China, Iraq reach deal to revive oil agreement

China and Iraq have reached a tentative agreement for a Chinese state-owned oil company to help develop the Ahdab oil field, an Iraqi Embassy spokesman said Thursday.

The deal was signed late Wednesday by Chinese officials and Iraqi Oil Minister Hussain al-Shahristani. It is meant to revive a project that was canceled after the 2003 U.S. invasion of Iraq.

"The initial agreement has been signed, and we are waiting to see the approval of both governments," said the spokesman, Sarhad Fatah. He said he could not release details or say when it might be approved.
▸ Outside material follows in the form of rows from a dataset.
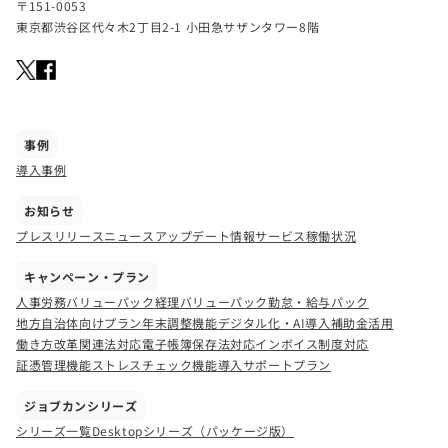
〒151-0053
東京都渋谷区代々木2丁目2-1 小田急サザンタワー8階
事例
導入事例
お知らせ
プレスリリース
ニュース
アップデート情報
サービス稼働状況
キャンペーン・プラン
人事労務バリューパック
経理バリューパック
勤怠・給与パック
地方自治体向けプラン
年末調整機能
デジタル化・AI導入補助金活用
働き方改革関連法対応
電子帳簿保存法対応
インボイス制度対応
証憑管理機能
ストレスチェック機能
導入サポートプラン
ジョブカンシリーズ
シリーズ一覧
Desktopシリーズ（パッケージ版）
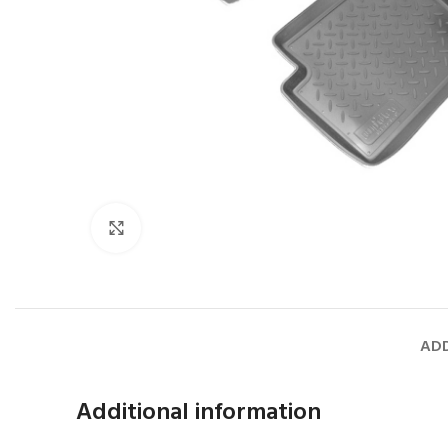
Faceți click pentru a mări
ADD
Additional information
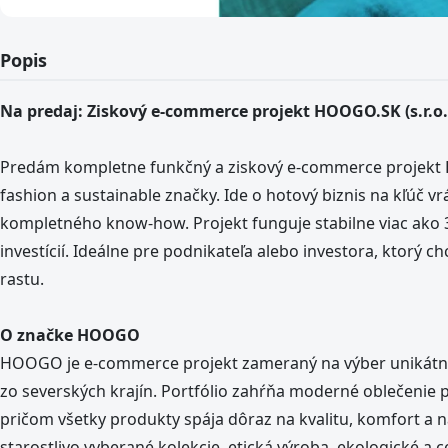
Popis
Na predaj: Ziskový e-commerce projekt HOOGO.SK (s.r.o. +
Predám kompletne funkčný a ziskový e-commerce projekt 
fashion a sustainable značky. Ide o hotový biznis na kľúč vrá
kompletného know-how. Projekt funguje stabilne viac ako 3
investícií. Ideálne pre podnikateľa alebo investora, ktorý
rastu.
O značke HOOGO
HOOGO je e-commerce projekt zameraný na výber unikátny
zo severských krajín. Portfólio zahŕňa moderné oblečenie p
pričom všetky produkty spája dôraz na kvalitu, komfort a n
starostlivo vyberané kolekcie, etická výroba, ekologické a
Major oil companies have been reluctant to commit to deals in Iraq because Baghdad has yet to enact a law to govern the oil industry.

The government of former Iraqi President Saddam Hussein signed a deal in 1997 with China's oil company, government-owned China National Petroleum Corp. It was to take effect once U.N. sanctions on Iraq's oil industry were lifted.

That contract, worth $1.2 billion at the time, gave a subsidiary of the Chinese company concessions to develop the field on a production-sharing basis for 22 years.

A CNPC spokesman, Liu Weijiang, said Thursday that he could not provide any information on the new agreement.

If it is approved, the agreement would be the first Saddam-era oil deal to be honored by the new Iraqi government.

A number of companies say they signed deals with Saddam's regime and demand that those be honored, or the countries involved be given priority on new agreements.

But the Iraqi statement said that some technical services contracts with other big petroleum companies might be postponed.

Iraq's oil ministry has consistently denied giving any advantage to companies with which Saddam signed deals, instead insisting that oil and gas fields and exploration blocks will be offered up for bids.

Iraq sits on more than 115 billion barrels of oil, but decades of wars, U.N. sanctions, violence and sabotage have battered its oil industry.

The Ahdab field is located in Shiite-dominated Wasit province, about 100 miles southeast of Baghdad. It has been the scene of sporadic attacks since the U.S.-led invasion in 2003.

As security improves, Iraq is trying to bring in foreign companies to help increase crude output from the current 2.5 million barrels a day to 3 million barrels a day by the end of 2008, and 4.5 million barrels a day by the end of 2013.

Shares in CNPC's publicly traded unit, PetroChina, gained 0.23 percent to 13.09 yuan early Thursday.